SELECTED EXCERPT ->
***
Before a job starts, all the metrics will be at 0%.
Batch Update-Options¶
sbb batch update-options \
-b/--batch <batch_name> \
[--quelo_config {ai,classical,xtb,xtb2}]
[--fep_timestep FEP_TIMESTEP]
[--seed SEED]
[--charge_method {resp,bcc,mul,none}]
[--eq_runtime EQ_RUNTIME]
[--heat_runtime HEAT_RUNTIME]
[--pres_runtime PRES_RUNTIME]
[--qm_eq_runtime QM_EQ_RUNTIME]
[--fep_num_lambda_points FEP_NUM_LAMBDA_POINTS]
[--fep_eq_runtime FEP_EQ_RUNTIME]
[--fep_runtime FEP_RUNTIME]
[--calc_solv_energy]
[--no-calc_solv_energy]
This command allows you to update any of the options set for the job when you created it (see “batch create”) or else cloned it (see “batch clone”). The list of options available is identical to those documented for “batch create” (except for the -c option, which cannot be modified once the job is created), and the user is referred to that section for more detail.
***
GIVEN RECORDS ->

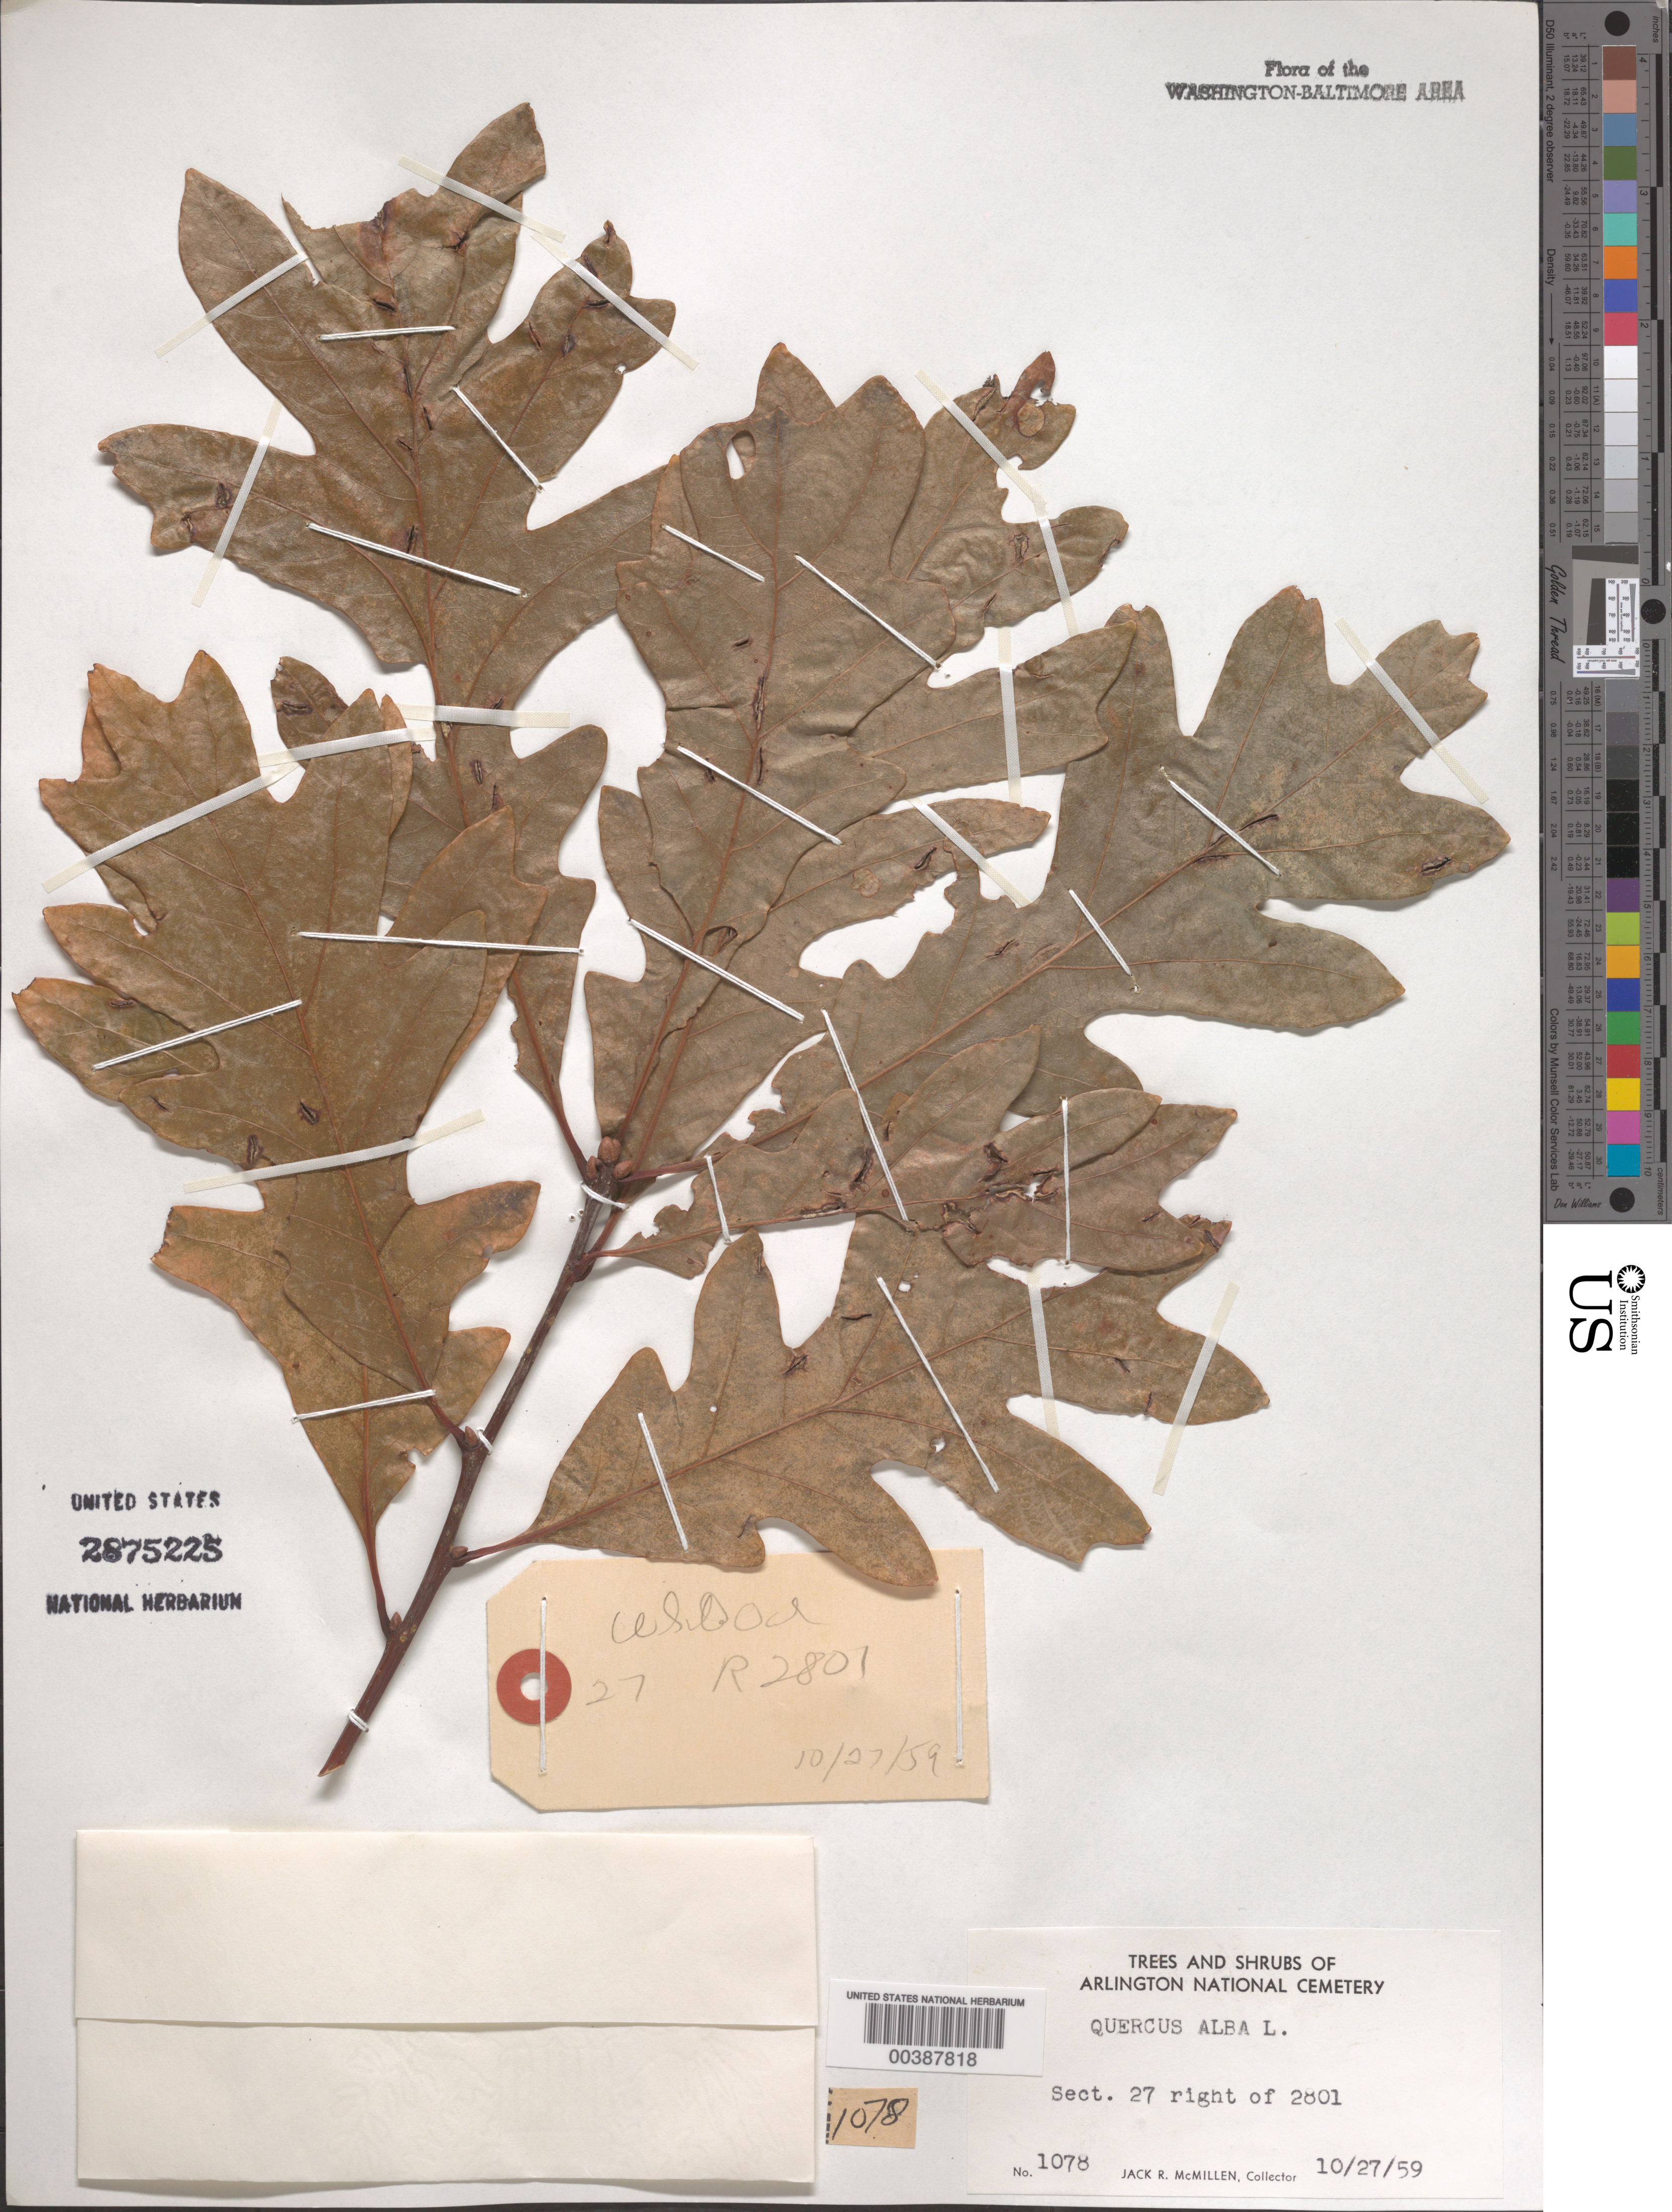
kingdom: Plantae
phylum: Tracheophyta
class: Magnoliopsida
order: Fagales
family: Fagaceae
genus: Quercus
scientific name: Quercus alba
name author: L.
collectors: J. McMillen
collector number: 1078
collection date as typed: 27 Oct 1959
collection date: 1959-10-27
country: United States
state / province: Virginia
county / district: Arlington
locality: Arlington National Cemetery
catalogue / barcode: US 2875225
***
GIVEN PROBLEM 1 -> In the command reference excerpt, which option cannot be modified once a job has been created?
GIVEN PROBLEM 2 -> Update the rows of pressed plant sheets by replacing "catalogue" with "catalog" and keeping everything else unchanged. Leave the pictures out of your answer.
The command reference excerpt and the rows are unrelated to each other.

CORRECT RESULT 1 -> The -c option.

CORRECT RESULT 2 ->
kingdom: Plantae
phylum: Tracheophyta
class: Magnoliopsida
order: Fagales
family: Fagaceae
genus: Quercus
scientific name: Quercus alba
name author: L.
collectors: J. McMillen
collector number: 1078
collection date as typed: 27 Oct 1959
collection date: 1959-10-27
country: United States
state / province: Virginia
county / district: Arlington
locality: Arlington National Cemetery
catalog / barcode: US 2875225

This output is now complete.